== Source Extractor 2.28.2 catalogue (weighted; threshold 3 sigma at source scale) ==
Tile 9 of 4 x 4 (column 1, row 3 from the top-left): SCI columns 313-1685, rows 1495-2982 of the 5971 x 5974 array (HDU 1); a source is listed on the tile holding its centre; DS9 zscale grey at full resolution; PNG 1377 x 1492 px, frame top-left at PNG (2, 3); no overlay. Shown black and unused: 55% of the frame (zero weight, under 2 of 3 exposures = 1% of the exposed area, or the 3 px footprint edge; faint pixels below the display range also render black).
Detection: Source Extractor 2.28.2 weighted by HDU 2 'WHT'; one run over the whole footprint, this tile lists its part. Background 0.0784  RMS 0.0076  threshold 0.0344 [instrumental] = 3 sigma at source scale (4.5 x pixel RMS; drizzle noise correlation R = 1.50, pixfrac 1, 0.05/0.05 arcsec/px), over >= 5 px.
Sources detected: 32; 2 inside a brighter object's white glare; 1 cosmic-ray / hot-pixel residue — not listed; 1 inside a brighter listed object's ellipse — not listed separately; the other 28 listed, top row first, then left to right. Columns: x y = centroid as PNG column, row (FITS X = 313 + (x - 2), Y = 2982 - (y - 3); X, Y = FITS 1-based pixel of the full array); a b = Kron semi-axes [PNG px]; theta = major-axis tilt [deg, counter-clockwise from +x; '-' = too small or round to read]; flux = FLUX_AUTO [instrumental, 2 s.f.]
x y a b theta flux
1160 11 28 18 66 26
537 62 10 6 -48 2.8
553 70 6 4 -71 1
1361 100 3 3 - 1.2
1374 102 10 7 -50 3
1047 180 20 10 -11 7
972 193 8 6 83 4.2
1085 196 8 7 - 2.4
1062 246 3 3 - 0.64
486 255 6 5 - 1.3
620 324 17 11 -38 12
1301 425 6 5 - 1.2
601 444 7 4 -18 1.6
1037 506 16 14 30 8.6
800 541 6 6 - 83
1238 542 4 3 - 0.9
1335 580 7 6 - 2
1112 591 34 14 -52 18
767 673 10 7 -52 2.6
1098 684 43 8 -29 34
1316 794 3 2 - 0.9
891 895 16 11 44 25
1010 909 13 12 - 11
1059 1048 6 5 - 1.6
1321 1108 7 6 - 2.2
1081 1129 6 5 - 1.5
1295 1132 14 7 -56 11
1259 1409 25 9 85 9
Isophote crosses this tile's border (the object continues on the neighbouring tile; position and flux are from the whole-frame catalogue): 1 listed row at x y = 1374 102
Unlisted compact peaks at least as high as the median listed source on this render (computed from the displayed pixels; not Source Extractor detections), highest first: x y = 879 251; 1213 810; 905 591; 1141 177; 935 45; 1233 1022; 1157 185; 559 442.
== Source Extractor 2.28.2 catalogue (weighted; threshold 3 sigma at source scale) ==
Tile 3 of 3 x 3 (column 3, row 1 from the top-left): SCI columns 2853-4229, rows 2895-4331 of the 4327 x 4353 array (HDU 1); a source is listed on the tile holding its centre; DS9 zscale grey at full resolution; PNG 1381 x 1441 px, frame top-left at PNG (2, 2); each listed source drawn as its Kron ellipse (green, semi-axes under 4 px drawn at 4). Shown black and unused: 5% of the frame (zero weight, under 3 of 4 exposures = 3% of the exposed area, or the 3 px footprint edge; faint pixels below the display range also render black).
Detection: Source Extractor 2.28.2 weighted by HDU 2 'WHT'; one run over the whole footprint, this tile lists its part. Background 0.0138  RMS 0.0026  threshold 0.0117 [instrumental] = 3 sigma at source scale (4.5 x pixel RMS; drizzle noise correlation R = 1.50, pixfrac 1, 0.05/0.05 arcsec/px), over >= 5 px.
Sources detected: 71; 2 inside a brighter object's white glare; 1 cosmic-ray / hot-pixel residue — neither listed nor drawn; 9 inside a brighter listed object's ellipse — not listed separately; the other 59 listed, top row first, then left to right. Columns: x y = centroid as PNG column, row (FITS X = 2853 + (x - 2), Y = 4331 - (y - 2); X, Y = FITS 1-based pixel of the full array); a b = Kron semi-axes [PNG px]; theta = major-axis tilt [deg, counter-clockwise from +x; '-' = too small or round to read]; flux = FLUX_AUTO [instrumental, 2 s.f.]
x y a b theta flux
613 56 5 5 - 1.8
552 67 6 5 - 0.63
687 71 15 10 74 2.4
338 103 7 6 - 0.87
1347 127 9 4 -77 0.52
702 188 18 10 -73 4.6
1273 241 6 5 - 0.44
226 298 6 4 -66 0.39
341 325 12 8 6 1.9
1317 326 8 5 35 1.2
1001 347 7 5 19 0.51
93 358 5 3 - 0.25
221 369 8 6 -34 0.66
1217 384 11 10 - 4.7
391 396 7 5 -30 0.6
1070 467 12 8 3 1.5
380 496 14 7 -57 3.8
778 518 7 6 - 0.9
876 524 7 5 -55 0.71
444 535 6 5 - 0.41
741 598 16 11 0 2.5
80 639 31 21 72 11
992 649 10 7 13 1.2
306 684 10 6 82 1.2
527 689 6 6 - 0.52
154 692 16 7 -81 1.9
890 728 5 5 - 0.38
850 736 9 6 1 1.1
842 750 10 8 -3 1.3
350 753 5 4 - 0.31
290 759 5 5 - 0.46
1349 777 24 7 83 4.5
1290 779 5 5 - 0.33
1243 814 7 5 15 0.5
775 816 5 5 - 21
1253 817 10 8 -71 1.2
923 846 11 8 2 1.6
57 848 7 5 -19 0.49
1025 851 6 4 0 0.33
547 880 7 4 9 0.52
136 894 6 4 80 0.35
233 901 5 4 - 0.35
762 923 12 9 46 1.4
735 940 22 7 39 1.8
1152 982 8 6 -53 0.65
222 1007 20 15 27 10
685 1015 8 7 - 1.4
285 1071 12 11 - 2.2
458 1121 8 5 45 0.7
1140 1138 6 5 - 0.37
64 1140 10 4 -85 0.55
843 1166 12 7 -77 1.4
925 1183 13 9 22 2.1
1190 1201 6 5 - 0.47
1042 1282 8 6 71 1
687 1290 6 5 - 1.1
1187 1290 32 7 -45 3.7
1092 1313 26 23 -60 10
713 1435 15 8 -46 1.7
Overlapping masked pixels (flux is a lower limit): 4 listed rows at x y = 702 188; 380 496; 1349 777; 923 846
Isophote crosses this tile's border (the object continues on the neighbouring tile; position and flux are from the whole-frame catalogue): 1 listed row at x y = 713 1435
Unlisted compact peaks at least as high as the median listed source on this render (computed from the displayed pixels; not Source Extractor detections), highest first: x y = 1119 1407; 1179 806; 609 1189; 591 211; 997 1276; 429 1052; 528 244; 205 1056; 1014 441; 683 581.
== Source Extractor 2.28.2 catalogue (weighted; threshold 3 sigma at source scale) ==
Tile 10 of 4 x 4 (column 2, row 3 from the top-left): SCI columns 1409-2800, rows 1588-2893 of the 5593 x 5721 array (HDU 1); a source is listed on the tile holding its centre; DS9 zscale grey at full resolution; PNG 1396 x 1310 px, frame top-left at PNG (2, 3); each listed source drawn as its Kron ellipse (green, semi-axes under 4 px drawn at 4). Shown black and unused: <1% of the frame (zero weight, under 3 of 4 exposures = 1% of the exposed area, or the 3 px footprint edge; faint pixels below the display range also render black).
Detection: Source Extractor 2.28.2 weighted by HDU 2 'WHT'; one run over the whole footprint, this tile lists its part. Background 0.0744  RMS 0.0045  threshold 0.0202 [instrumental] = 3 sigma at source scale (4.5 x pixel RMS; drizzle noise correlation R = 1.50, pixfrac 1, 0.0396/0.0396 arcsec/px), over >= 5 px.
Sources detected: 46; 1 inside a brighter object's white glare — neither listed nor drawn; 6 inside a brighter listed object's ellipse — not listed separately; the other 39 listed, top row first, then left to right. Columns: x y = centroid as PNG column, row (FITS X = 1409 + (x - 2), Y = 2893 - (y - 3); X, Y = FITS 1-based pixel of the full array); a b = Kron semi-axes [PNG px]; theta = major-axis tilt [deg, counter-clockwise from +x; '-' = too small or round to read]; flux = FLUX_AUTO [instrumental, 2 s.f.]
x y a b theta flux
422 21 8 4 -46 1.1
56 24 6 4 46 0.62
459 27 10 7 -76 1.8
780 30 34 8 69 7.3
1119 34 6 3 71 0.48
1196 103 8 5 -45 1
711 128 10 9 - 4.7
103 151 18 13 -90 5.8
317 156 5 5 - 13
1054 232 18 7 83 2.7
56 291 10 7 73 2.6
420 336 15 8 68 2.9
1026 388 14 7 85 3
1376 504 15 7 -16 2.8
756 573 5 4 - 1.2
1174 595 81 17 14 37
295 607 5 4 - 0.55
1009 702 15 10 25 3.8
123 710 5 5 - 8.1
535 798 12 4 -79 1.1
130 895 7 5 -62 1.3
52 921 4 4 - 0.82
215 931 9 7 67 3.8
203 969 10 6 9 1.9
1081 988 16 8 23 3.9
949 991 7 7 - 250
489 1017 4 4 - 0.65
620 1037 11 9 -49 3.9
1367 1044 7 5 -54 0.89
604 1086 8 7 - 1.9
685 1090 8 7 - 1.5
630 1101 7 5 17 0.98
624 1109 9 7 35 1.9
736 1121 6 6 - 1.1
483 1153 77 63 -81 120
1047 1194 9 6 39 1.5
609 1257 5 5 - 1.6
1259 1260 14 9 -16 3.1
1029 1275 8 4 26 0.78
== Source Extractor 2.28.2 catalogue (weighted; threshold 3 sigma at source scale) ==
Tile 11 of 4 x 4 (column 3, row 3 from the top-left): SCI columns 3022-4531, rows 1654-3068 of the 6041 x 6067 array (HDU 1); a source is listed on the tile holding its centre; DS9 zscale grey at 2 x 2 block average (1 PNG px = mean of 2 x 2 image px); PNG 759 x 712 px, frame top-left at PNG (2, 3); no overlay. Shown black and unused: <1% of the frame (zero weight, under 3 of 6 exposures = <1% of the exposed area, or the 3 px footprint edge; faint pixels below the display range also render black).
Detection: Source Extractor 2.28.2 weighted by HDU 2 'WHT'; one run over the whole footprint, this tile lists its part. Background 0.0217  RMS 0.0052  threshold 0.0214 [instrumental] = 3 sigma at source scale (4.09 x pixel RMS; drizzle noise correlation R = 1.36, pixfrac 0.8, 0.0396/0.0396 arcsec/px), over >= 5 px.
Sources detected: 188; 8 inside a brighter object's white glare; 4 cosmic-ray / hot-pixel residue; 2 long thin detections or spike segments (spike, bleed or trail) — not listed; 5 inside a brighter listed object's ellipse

Task brief => Retype the listing from its first line through the line containing "Tile 9 of 4", including that line, with every character unchanged.

Result of this task =>
== Source Extractor 2.28.2 catalogue (weighted; threshold 3 sigma at source scale) ==
Tile 9 of 4 x 4 (column 1, row 3 from the top-left): SCI columns 313-1685, rows 1495-2982 of the 5971 x 5974 array (HDU 1); a source is listed on the tile holding its centre; DS9 zscale grey at full resolution; PNG 1377 x 1492 px, frame top-left at PNG (2, 3); no overlay. Shown black and unused: 55% of the frame (zero weight, under 2 of 3 exposures = 1% of the exposed area, or the 3 px footprint edge; faint pixels below the display range also render black).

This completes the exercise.